Paracetamol (Panadol, Calpol, Alvedon) is an analgesic and antipyretic drug used to temporarily relieve mild-to-moderate pain and fever. It is commonly included as an ingredient in cold and flu medications and is also used on its own. It is also the world's most used over-the-counter acetaminophen drug.

In relation to this drug, a message circulating on WhatsApp raises awareness about it.

Urgent Warning! Be careful not to take Paracetamol that comes written as P/500. It is a new, very white and shiny paracetamol. Doctors advise that it contains “Machupo” virus, considered one of the most dangerous viruses in the world with a high mortality rate. Please share this message with all Pepe on your contact list as well as family, and save a life or lives. I've done my part; now it's your turn. Remember that God helps those who help others and themselves!”  

Given the suspicious nature of this post, Prime Progress decided to investigate the truth behind this claim.


A Google search of the image reveals that the claim has been circulating since 2017, with the message appearing in Thai and Hindi.

The Times of India, a media organization, also conducted a similar fact-check in 2019 regarding the same claim, with fake pictures of victims as supposed proof.

Experts consulted by AFP stated that it is impossible for Paracetamol tablets to contain the virus. Alisara Sangviroon Sujarit, a lecturer in pharmaceutical sciences at Chulalongkorn University in India, explained that tablet production requires very dry conditions, while the virus needs a humid environment and low temperatures to reproduce. Thus, the virus cannot survive in this type of environment.

In 2017, the Malaysian Ministry of Health declared the report as fake and advised disregarding it. They also confirmed that they had not received any reports of Paracetamol containing the Machupo virus from any manufacturer.

On May 7, the Zambia Medicines Regulatory Authority issued a statement declaring the circulating message on social media as "inaccurate and not a cause for concern." They further stated that no cases of the Machupo virus could be linked to Paracetamol.

Nonso Odili, Pharmacist and CEO of DrugIT, confirmed that the message is fake news that has been debunked several times.

What is Machupo? 

Machupo is a zoonotic disease, also known as black typhus or Bolivian hemorrhagic fever. It was first discovered in 1959 in Bolivia, and cases have only been recorded in the South American country. The virus is spread through aerosolized transmission, food-borne routes, or direct contact with virus particles. 

According to Stanford University, these particles originate from the saliva, urine, or faeces of Calomys callosus, the field mouse reservoir of the virus.

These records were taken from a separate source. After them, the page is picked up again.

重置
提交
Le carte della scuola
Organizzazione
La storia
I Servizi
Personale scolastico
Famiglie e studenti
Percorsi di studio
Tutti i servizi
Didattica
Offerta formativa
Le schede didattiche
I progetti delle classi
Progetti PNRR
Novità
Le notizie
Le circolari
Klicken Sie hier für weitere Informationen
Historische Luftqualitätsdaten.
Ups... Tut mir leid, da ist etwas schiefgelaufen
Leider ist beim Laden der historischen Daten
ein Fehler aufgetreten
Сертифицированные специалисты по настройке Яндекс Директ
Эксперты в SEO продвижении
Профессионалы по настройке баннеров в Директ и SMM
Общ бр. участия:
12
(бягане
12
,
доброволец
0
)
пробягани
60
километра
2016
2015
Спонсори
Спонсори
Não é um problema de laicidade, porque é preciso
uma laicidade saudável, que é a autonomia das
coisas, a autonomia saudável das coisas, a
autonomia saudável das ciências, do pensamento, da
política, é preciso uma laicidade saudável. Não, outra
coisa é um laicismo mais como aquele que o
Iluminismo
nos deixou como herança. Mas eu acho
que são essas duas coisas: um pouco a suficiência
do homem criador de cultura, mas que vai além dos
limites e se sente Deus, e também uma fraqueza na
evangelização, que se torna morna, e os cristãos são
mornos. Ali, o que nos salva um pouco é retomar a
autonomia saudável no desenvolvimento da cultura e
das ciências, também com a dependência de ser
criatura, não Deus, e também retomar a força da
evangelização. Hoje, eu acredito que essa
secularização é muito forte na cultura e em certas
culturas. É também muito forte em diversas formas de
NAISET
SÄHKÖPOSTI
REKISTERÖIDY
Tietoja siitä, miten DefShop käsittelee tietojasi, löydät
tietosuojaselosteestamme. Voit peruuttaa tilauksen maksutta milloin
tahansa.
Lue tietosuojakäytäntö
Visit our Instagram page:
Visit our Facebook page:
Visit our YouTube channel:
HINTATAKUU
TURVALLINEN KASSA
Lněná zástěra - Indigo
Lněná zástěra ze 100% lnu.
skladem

The virus spread most effectively when dried mouse urine on the dirt floors of homes was swept into the air during cleaning and inhaled by inhabitants of the home. Outbreaks of Machupo occur when there is a sudden increase in the rodent population due to abundant food sources or changes in human living and farming patterns.

Also, a public health information release by the Government of Canada notes that the Machupo virus is concentrated in Bolivia and surrounding areas. It goes further to say that ;

“The prevalence of the Machupo virus is limited to the location of its specific rodent hosts, which are commonly found in tropical grasslands and temperate forest regions of eastern Bolivian plains, northern Paraguay, and western Brazil.”


With all the facts considered, it is evident that the Machupo virus exists but is primarily centered in Bolivia. It has no connection to Paracetamol P-500, rendering the entire claim false.